In the early 1990s, Sweden had its first serial killer. The case led to an unprecedented manhunt. Not for an offender—he was already locked up—but for the victims. There were no bodies.
A year earlier, Thomas Quick, incarcerated in a mental institution, started confessing to one brutal murder after another. The killings Quick confessed to were all well-known unsolved cases.
Over the course of some hectic years, Swedish and Norwegian law enforcement dug around in forests and traveled all across the country in search of hard evidence. At the height of the craze, they even emptied a lake. Yet not a single bone was found.
This striking lack of evidence didn’t prevent the courts from sentencing Quick to eight of the murders. His story was judged as plausible because he knew detailed facts that only the true killer could’ve known. Except Quick was innocent. He fell prey to powerful cognitive and social biases.
The story about Thomas Quick is a case study in the dangers of social biases in groups. The setting is much different from what we encounter in our daily lives, but the biases aren’t. The social forces that led to the Thomas Quick disaster are present in any software project.
We’ll get back to the resolution of the Quick story soon.
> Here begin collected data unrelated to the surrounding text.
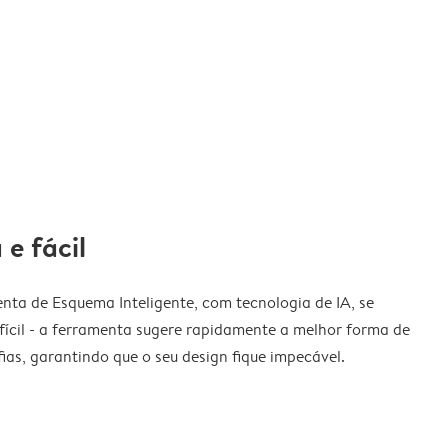
 e fácil
nta de Esquema Inteligente, com tecnologia de IA, se
fícil - a ferramenta sugere rapidamente a melhor forma de
ias, garantindo que o seu design fique impecável.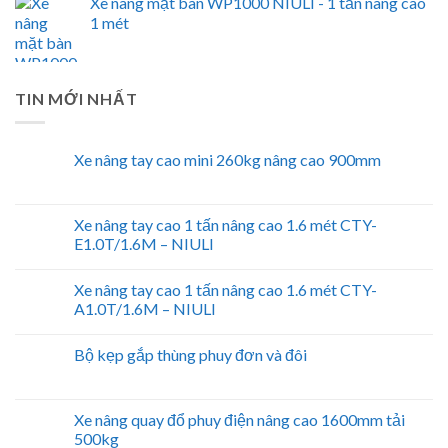
Xe nâng mặt bàn WP1000 NIULI - 1 tấn nâng cao
1 mét
TIN MỚI NHẤT
Xe nâng tay cao mini 260kg nâng cao 900mm
Xe nâng tay cao 1 tấn nâng cao 1.6 mét CTY-
E1.0T/1.6M – NIULI
Xe nâng tay cao 1 tấn nâng cao 1.6 mét CTY-
A1.0T/1.6M – NIULI
Bộ kẹp gắp thùng phuy đơn và đôi
Xe nâng quay đổ phuy điện nâng cao 1600mm tải
500kg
But let’s first understand the social biases so we can prevent our own group disasters.
When we work together in a group to accomplish something—for example, to design that amazing web application that will knock Google Search down—we influence each other. Together, we turn seemingly impossible things into reality. Other times, the group fails miserably. In both cases, the group exhibits what social scientists call process loss.
Process loss is the theory that groups, just as machines, cannot operate at 100 percent efficiency. The act of working together has several costs that we need to keep in check. These costs are losses in coordination and motivation. In fact, most studies on groups find that they perform below their potential.

So why do we choose to work in groups when it’s obviously inefficient? Well, often the task itself is too big for a single individual. Today’s software products are so large and complex that we have no other choice than to build an organization around them. We just have to remember that as we move to teams and hierarchies, we pay a price: process loss.
When we pay for something, we expect a return. We know we’ll lose a little efficiency in all team efforts; it’s inevitable. (You’ll learn more about coordination and communication in subsequent chapters.) What’s worse is that social forces may rip your group’s efforts into shreds and leave nothing but broken designs and bug-ridden code behind. Let’s see what we can do to avoid that.
Pretend for a moment that you’ve joined a new team. On your first day, the team gathers to discuss two design alternatives. You get a short overview before the team leader suggests that you all vote for the best alternative.
It probably sounds a little odd to you. You don’t know enough about the initial problem, and you’d rather see a simple prototype of each suggested design to make an informed decision. So, what do you do?
If you’re like most of us, you start to look around. You look at how your colleagues react. Since they all seem comfortable and accepting of the proposed decision procedure, you choose to go along with the group. After all, you’re fresh on the team, and you don’t want to start by rejecting something everyone else believes in. As in Hans Christian Andersen’s fairy tale, no one mentions that the emperor is naked. Let’s see why. But before we do, we have to address an important question about the role of the overall culture.
Sure, different cultures vary in how sensitive they are to certain biases. Most research on the topic has focused on East-West differences. But we don’t need to look that far. To understand how profoundly culture affects us, let’s look at different programming communities.

Take a look at the code in the speech balloon. It’s a piece of APL code. APL is part of the family of array programming languages. The first time you see APL code, it will probably look just like this figure: a cursing cartoon character or plain line noise. But there’s a strong logic to it that results in compact programs. This compactness leads to a different mindset.
The APL code calculates six lottery numbers, guaranteed to be unique, and returns them sorted in ascending order.[30] As you see in the code, there are no intermediate variables to reveal the code’s intent. Contrast this with how a corresponding Java solution would look.
Object-oriented programmers value descriptive names such as randomLotteryNumberGenerator. To an APL programmer, that’s line noise that obscures the real intent of the code. The reason we need more names in Java, C#, or C++ is that our logic—the stuff that really does something—is spread out across multiple functions and classes. When our language allows us to express all of that functionality in a one-liner, our context is different, and it affects the way we and our community think.
Different cultures have different values that affect how their members behave. Just remember that when you choose a technology, you also choose a culture.